Tuesday, January 18, 2011

think of this nicely, dearest

In a nutshell, I'm positive I'll be left in the rotten, old dust of the world. I'm Jane. Mmh, always been stuck with that Pain Jane moniker. It just rolled off the tongue, and it frustrated me to no end that everyone in school used my name to mock me. I vividly remember becoming so enraged at a boy in elementary school that I held him in a choke-hold for several seconds. Then I was immediately repulsed and ashamed and all the anger oozed out viscously. I was sick to my stomach and didn't want to face him or anyone. I skulked into the classroom, face burning, and quietly sat down on the floor, shaking with anxiety. Then in aftercare I was screaming out the injustices of the world, and climbing trees and high on life. I went home and I was ashamed and lying and alone, and remorsefully wrote a note to the boy apologizing. 

Fickle. Ambivalent: I'm bipolar with an ED, if someone could just stick with a diagnosis. It can be very tiring shuffling in and out of a psychiatric identification. Validation is hard to come by these days. People talk about ups and downs, but it's hard to express what it feels like to be uncontrollably up or down. My father calls it 'mind over matter' and that makes me feel like a ball of shit for being unable to 'control' myself and my actions. I could wake up one morning high as a kite, then go from ecstatic to depressed like someone flipped a light-saver switch. I could do something one day, and wake up the next regretting whatever I did or said. On a high I lost my virginity in the girls bathroom at fourteen; by fifteen I was a full time bulimic. I've written suicide notes - as early at age eight, I've put a gun in my mouth, I've counted and separated the pills I would need to take to overdose. But I have to face to the world - there are no magic words to make my problems go away. 

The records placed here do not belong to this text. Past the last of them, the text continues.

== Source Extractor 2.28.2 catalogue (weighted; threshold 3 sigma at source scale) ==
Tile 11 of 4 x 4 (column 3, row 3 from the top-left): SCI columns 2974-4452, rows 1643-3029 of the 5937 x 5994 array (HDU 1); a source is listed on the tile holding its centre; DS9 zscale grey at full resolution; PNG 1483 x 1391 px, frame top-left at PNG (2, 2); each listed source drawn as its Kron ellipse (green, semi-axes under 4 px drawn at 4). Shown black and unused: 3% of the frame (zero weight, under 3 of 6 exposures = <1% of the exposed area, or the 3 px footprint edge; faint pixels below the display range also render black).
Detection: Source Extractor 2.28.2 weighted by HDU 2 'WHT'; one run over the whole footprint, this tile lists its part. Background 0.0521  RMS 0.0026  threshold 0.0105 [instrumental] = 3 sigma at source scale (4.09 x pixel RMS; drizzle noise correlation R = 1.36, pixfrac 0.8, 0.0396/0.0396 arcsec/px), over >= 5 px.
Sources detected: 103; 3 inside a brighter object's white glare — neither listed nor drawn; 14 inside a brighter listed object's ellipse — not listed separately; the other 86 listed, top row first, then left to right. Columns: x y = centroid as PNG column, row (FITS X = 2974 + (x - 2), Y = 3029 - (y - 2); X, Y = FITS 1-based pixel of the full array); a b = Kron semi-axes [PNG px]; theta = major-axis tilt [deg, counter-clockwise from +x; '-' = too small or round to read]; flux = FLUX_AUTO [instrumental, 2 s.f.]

My EDNOS, I'll address as comprehensibly as possible. I've been a bulimic/anorexic-alternating for six years or so; I get disoriented about the passage of time. There are periods where I deny that I have an eating disorder and delude myself into believing I'm 'on top on the world' and nothing is wrong at all. I look at others around me and how effortlessly they live and accomplish moving on with life, and wonder why I'm still stuck in the same old rut I've been in for 6 years. I want to know that there is something out there calling my name, something I haven't found yet but is waiting for me to grasp it. It's the only way I can go on living.

But I feel secure and impregnable behind this new blog. The name's very misleading. This blog is a way of learning about myself, and seeing where this takes me. I hope to stick with this blog for as long as possible, before I lose interest. I just want people to be aware of my illness, and how it affects me and the ones around me, the ones I count on for love and support.

To end on a happy note: I like appreciating the world, the way colors dance on the skin, the transformation of golden and bright light on the diorama of life. The way thoughts pirouette in your head, those kind of bizarre thoughts full of imagination, so much so that you think you're the only one feeling them. We are all like that, I think, to some degree.